In a surprise announcement, the worst Speaker of the House in the history of ……… well ……… history, John Boehner, made a surprise announcement that he will be resigning from Congress:
Speaker John A. Boehner, an Ohio barkeeper’s son who rode a conservative wave to one of the highest positions in government, said Friday he would relinquish his gavel and resign from Congress, undone by the very Republicans who swept him into power.

Mr. Boehner, 65, made the announcement in an emotional meeting with his fellow Republicans on Friday morning as lawmakers struggled to avert a government shutdown next week, a possibility made less likely by his decision.

Mr. Boehner told almost no one of his decision before making it Friday morning. “So before I went to sleep last night, I told my wife, I said, ‘You know, I might just make an announcement tomorrow,’ ” Mr. Boehner said at a news conference in the Capitol. “This morning I woke up, said my prayers, as I always do, and thought, ‘This is the day I am going to do this.’ ”
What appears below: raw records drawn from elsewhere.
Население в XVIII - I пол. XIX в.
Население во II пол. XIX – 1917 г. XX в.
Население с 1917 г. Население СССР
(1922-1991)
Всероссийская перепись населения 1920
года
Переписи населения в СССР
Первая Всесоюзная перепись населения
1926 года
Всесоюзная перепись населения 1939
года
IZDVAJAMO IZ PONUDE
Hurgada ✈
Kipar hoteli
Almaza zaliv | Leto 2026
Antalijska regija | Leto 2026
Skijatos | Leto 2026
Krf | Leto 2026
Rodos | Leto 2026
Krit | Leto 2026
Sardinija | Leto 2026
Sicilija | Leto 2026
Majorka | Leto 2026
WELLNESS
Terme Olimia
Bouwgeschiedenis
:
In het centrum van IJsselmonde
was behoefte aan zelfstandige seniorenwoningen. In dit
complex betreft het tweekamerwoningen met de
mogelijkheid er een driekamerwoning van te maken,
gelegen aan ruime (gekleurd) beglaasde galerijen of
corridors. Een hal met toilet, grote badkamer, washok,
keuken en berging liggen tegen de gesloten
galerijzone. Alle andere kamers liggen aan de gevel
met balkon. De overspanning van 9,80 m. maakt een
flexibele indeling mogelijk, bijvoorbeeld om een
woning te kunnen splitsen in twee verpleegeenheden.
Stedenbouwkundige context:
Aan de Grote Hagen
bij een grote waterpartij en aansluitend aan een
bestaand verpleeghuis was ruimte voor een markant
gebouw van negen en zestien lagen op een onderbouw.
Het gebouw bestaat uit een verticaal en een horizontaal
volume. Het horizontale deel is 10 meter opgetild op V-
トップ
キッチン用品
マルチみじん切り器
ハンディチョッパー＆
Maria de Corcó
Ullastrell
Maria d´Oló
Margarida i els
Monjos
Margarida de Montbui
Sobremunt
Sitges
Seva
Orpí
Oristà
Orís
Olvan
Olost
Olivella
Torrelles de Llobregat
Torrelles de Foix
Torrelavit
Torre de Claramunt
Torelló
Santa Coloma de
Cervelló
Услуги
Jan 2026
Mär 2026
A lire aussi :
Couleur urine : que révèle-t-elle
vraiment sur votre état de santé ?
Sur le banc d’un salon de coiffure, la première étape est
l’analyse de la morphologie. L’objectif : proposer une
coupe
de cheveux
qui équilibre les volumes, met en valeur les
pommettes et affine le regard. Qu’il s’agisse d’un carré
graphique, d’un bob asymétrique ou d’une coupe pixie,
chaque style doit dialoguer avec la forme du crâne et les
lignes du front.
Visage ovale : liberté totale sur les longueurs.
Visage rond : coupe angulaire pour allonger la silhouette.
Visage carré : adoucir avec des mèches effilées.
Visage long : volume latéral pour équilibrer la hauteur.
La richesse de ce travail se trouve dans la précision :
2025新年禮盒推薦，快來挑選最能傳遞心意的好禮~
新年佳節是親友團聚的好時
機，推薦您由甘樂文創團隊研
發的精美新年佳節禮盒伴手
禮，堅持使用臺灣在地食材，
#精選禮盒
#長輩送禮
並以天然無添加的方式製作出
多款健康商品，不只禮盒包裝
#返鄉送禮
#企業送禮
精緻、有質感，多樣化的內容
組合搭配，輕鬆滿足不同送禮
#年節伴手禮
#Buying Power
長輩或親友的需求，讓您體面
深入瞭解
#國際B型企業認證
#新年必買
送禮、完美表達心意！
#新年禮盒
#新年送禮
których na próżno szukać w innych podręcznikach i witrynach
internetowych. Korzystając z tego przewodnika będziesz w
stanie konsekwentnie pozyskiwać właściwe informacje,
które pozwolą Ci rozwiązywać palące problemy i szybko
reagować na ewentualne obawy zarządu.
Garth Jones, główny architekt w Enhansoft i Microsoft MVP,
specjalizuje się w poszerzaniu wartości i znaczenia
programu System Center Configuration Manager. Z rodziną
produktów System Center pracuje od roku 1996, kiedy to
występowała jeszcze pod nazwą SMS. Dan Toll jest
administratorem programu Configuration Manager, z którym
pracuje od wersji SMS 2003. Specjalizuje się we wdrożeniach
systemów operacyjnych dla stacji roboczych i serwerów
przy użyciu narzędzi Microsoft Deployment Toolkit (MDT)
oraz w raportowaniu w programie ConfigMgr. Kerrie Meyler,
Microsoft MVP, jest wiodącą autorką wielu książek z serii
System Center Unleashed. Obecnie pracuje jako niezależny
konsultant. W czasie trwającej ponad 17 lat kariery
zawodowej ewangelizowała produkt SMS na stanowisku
His downfall again highlighted the sinewy power of a Republican Party faction whose anthem is often to oppose government action. It also made vivid the increasingly precarious nature of a job in which the will and proclivities of politically divisive body must be managed. No House speaker since Thomas P. O’Neill Jr., who held the gavel from 1977 to 1986, has left the job willingly.
As much as I appreciate the standard line that Boehner left under his own power, I kind of doubt it.

If this was really about him being tired of a restive Congress, he would have left when he realized that he lacked the skill of vote counting, which is essential for a legislature.

I have repeatedly referred to him as the worst Speaker ever because, in the House of Congress most amenable to steam roller politics, he was constantly back on his heels, because he wanted the job of Speaker so badly that he was unable and unwilling to actually manage the house.

It simply makes no sense that he left left because he got tired. He left because some of his colleagues had "the talk" with him.

Still, if you favor the "left under his own power" theory, I would suggest that you read ​Charlie Pierce's take on this:
Way I figure it is this. In their private chat yesterday, Boehner explained to the pope the problems he was having with the flying monkey caucus, and Papa Francesco who, after all, heads a bureaucracy with a long history as a seething cauldron of ambition, scandal, murder and betrayal, as well as a unique tradition of crazy institutional proceedings (See: Cadaver Synod), listened to Boehner's plight and said, mildly, "Jesus H. Christ in a Fiat, my son, these people crazy. Get out while you can." That's the way I'm going to figure it, anyway.
It is a sane theory, but sanity does not apply in this situation.

Sanity has almost been as rare as competence during the Speakership of John Boehner.